*** Extracted information Section Begins ***

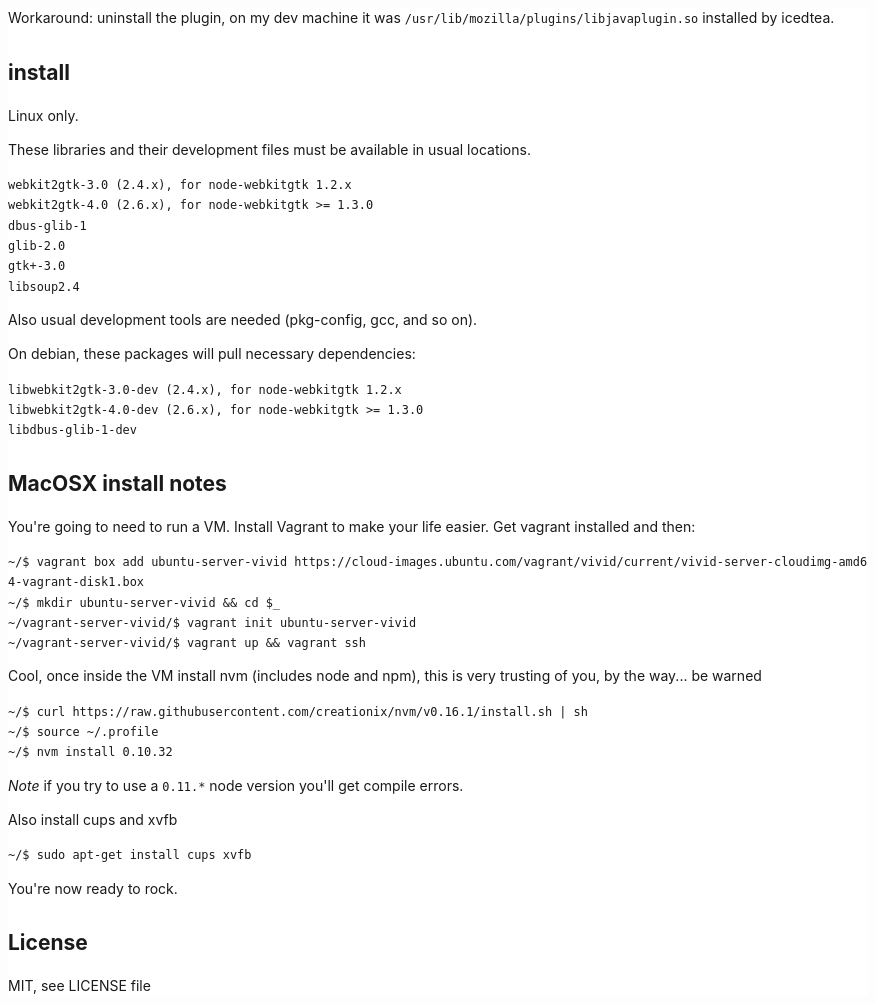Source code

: Workaround:
uninstall the plugin, on my dev machine it was
`/usr/lib/mozilla/plugins/libjavaplugin.so` installed by icedtea.


install
-------

Linux only.

These libraries and their development files must be available in usual
locations.

```
webkit2gtk-3.0 (2.4.x), for node-webkitgtk 1.2.x
webkit2gtk-4.0 (2.6.x), for node-webkitgtk >= 1.3.0
dbus-glib-1
glib-2.0
gtk+-3.0
libsoup2.4
```

Also usual development tools are needed (pkg-config, gcc, and so on).

On debian, these packages will pull necessary dependencies:

```
libwebkit2gtk-3.0-dev (2.4.x), for node-webkitgtk 1.2.x
libwebkit2gtk-4.0-dev (2.6.x), for node-webkitgtk >= 1.3.0
libdbus-glib-1-dev
```

## MacOSX install notes

You're going to need to run a VM. Install Vagrant to make your life easier.
Get vagrant installed and then:

```
~/$ vagrant box add ubuntu-server-vivid https://cloud-images.ubuntu.com/vagrant/vivid/current/vivid-server-cloudimg-amd64-vagrant-disk1.box
~/$ mkdir ubuntu-server-vivid && cd $_
~/vagrant-server-vivid/$ vagrant init ubuntu-server-vivid 
~/vagrant-server-vivid/$ vagrant up && vagrant ssh
```

Cool, once inside the VM install nvm (includes node and npm), this is very trusting of you, by the way... be warned

```
~/$ curl https://raw.githubusercontent.com/creationix/nvm/v0.16.1/install.sh | sh
~/$ source ~/.profile
~/$ nvm install 0.10.32
```

*Note* if you try to use a `0.11.*` node version you'll get compile errors.

Also install cups and xvfb

```
~/$ sudo apt-get install cups xvfb
```

You're now ready to rock.

License
-------

MIT, see LICENSE file

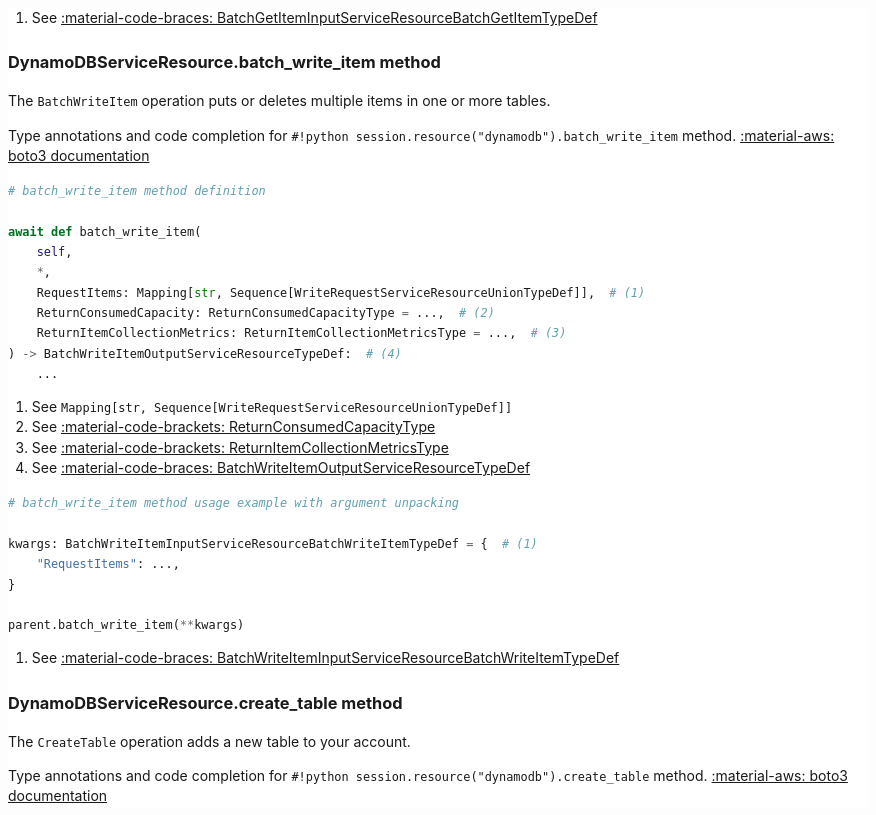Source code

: 1. See [:material-code-braces: BatchGetItemInputServiceResourceBatchGetItemTypeDef](./type_defs.md#batchgetiteminputserviceresourcebatchgetitemtypedef)

### DynamoDBServiceResource.batch\_write\_item method

The <code>BatchWriteItem</code> operation puts or deletes multiple items in one
or more tables.

Type annotations and code completion for `#!python session.resource("dynamodb").batch_write_item` method.
[:material-aws: boto3 documentation](https://boto3.amazonaws.com/v1/documentation/api/latest/reference/services/dynamodb/service-resource/batch_write_item.html)

```python
# batch_write_item method definition

await def batch_write_item(
    self,
    *,
    RequestItems: Mapping[str, Sequence[WriteRequestServiceResourceUnionTypeDef]],  # (1)
    ReturnConsumedCapacity: ReturnConsumedCapacityType = ...,  # (2)
    ReturnItemCollectionMetrics: ReturnItemCollectionMetricsType = ...,  # (3)
) -> BatchWriteItemOutputServiceResourceTypeDef:  # (4)
    ...
```

1. See `Mapping[str, Sequence[WriteRequestServiceResourceUnionTypeDef]]`
2. See [:material-code-brackets: ReturnConsumedCapacityType](./literals.md#returnconsumedcapacitytype)
3. See [:material-code-brackets: ReturnItemCollectionMetricsType](./literals.md#returnitemcollectionmetricstype)
4. See [:material-code-braces: BatchWriteItemOutputServiceResourceTypeDef](./type_defs.md#batchwriteitemoutputserviceresourcetypedef)


```python
# batch_write_item method usage example with argument unpacking

kwargs: BatchWriteItemInputServiceResourceBatchWriteItemTypeDef = {  # (1)
    "RequestItems": ...,
}

parent.batch_write_item(**kwargs)
```

1. See [:material-code-braces: BatchWriteItemInputServiceResourceBatchWriteItemTypeDef](./type_defs.md#batchwriteiteminputserviceresourcebatchwriteitemtypedef)

### DynamoDBServiceResource.create\_table method

The <code>CreateTable</code> operation adds a new table to your account.

Type annotations and code completion for `#!python session.resource("dynamodb").create_table` method.
[:material-aws: boto3 documentation](https://boto3.amazonaws.com/v1/documentation/api/latest/reference/services/dynamodb/service-resource/create_table.html)

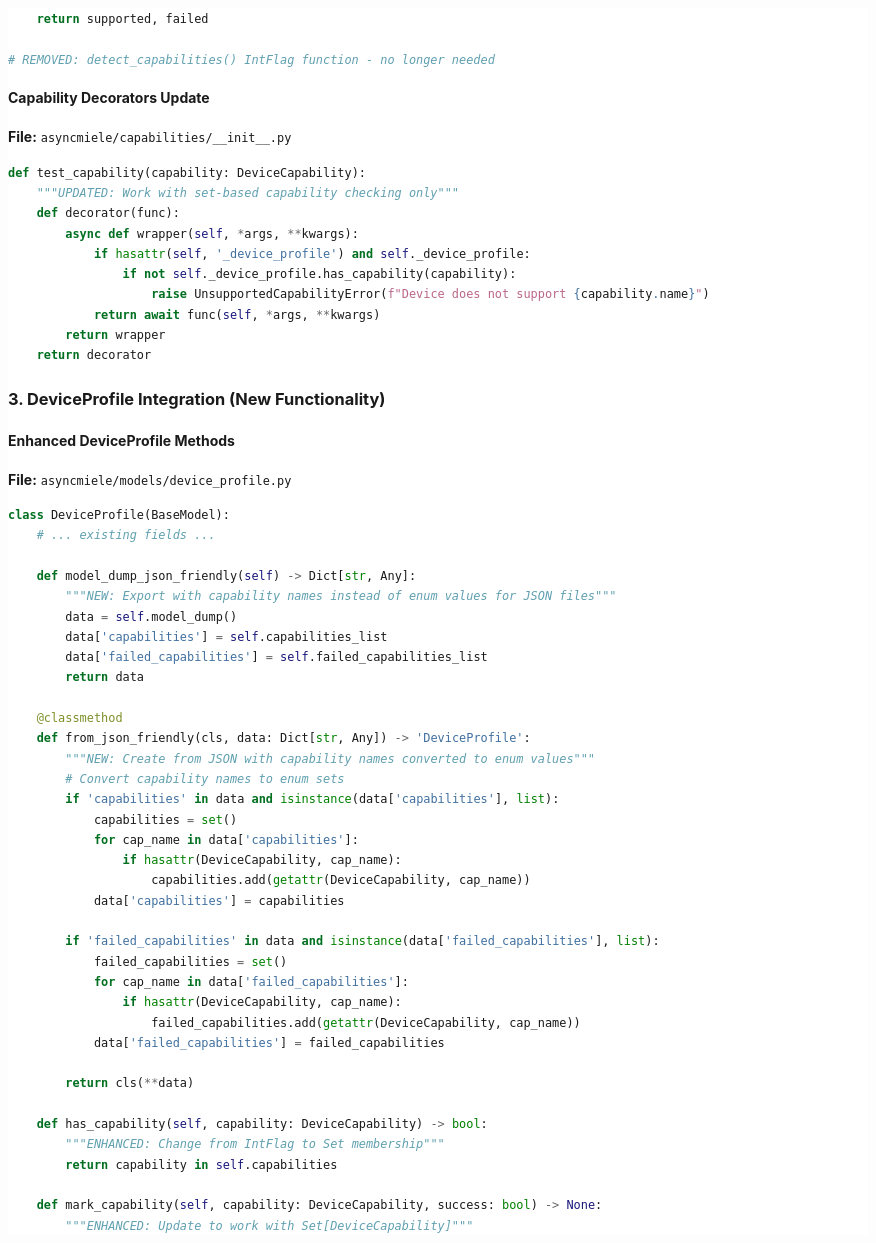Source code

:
 ```python
    return supported, failed

# REMOVED: detect_capabilities() IntFlag function - no longer needed
```

#### Capability Decorators Update

**File:** `asyncmiele/capabilities/__init__.py`

```python
def test_capability(capability: DeviceCapability):
    """UPDATED: Work with set-based capability checking only"""
    def decorator(func):
        async def wrapper(self, *args, **kwargs):
            if hasattr(self, '_device_profile') and self._device_profile:
                if not self._device_profile.has_capability(capability):
                    raise UnsupportedCapabilityError(f"Device does not support {capability.name}")
            return await func(self, *args, **kwargs)
        return wrapper
    return decorator
```

### 3. DeviceProfile Integration (New Functionality)

#### Enhanced DeviceProfile Methods

**File:** `asyncmiele/models/device_profile.py`

```python
class DeviceProfile(BaseModel):
    # ... existing fields ...
    
    def model_dump_json_friendly(self) -> Dict[str, Any]:
        """NEW: Export with capability names instead of enum values for JSON files"""
        data = self.model_dump()
        data['capabilities'] = self.capabilities_list
        data['failed_capabilities'] = self.failed_capabilities_list
        return data
    
    @classmethod
    def from_json_friendly(cls, data: Dict[str, Any]) -> 'DeviceProfile':
        """NEW: Create from JSON with capability names converted to enum values"""
        # Convert capability names to enum sets
        if 'capabilities' in data and isinstance(data['capabilities'], list):
            capabilities = set()
            for cap_name in data['capabilities']:
                if hasattr(DeviceCapability, cap_name):
                    capabilities.add(getattr(DeviceCapability, cap_name))
            data['capabilities'] = capabilities
            
        if 'failed_capabilities' in data and isinstance(data['failed_capabilities'], list):
            failed_capabilities = set()
            for cap_name in data['failed_capabilities']:
                if hasattr(DeviceCapability, cap_name):
                    failed_capabilities.add(getattr(DeviceCapability, cap_name))
            data['failed_capabilities'] = failed_capabilities
            
        return cls(**data)
    
    def has_capability(self, capability: DeviceCapability) -> bool:
        """ENHANCED: Change from IntFlag to Set membership"""
        return capability in self.capabilities
    
    def mark_capability(self, capability: DeviceCapability, success: bool) -> None:
        """ENHANCED: Update to work with Set[DeviceCapability]"""
```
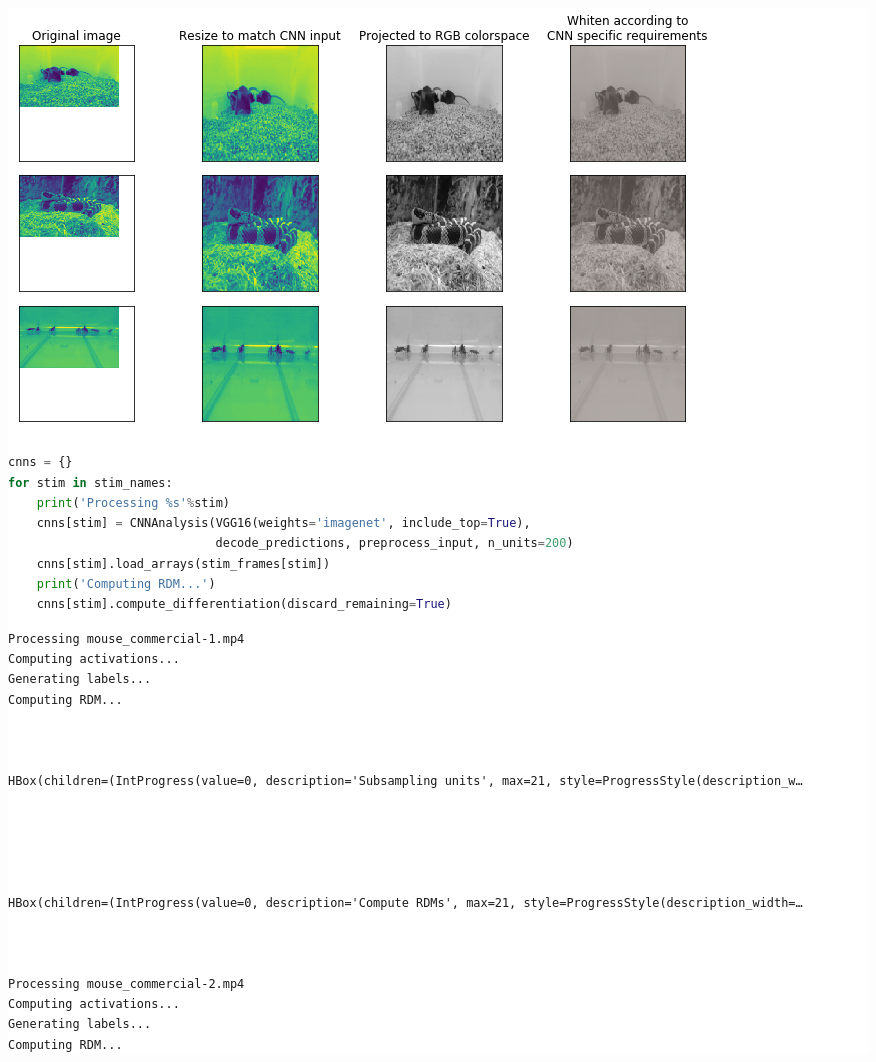 
![png](output_4_0.png)



```python
cnns = {}
for stim in stim_names:
    print('Processing %s'%stim)
    cnns[stim] = CNNAnalysis(VGG16(weights='imagenet', include_top=True),
                             decode_predictions, preprocess_input, n_units=200)
    cnns[stim].load_arrays(stim_frames[stim])
    print('Computing RDM...')
    cnns[stim].compute_differentiation(discard_remaining=True)
```

    Processing mouse_commercial-1.mp4
    Computing activations...
    Generating labels...
    Computing RDM...



    HBox(children=(IntProgress(value=0, description='Subsampling units', max=21, style=ProgressStyle(description_w…


    


    HBox(children=(IntProgress(value=0, description='Compute RDMs', max=21, style=ProgressStyle(description_width=…


    
    Processing mouse_commercial-2.mp4
    Computing activations...
    Generating labels...
    Computing RDM...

*** Extracted information Section Ends ***

_To do_
Gather each line from the listing above that holds "server".

_Answer to the exercise_
~/$ vagrant box add ubuntu-server-vivid https://cloud-images.ubuntu.com/vagrant/vivid/current/vivid-server-cloudimg-amd64-vagrant-disk1.box
~/$ mkdir ubuntu-server-vivid && cd $_
~/vagrant-server-vivid/$ vagrant init ubuntu-server-vivid 
~/vagrant-server-vivid/$ vagrant up && vagrant ssh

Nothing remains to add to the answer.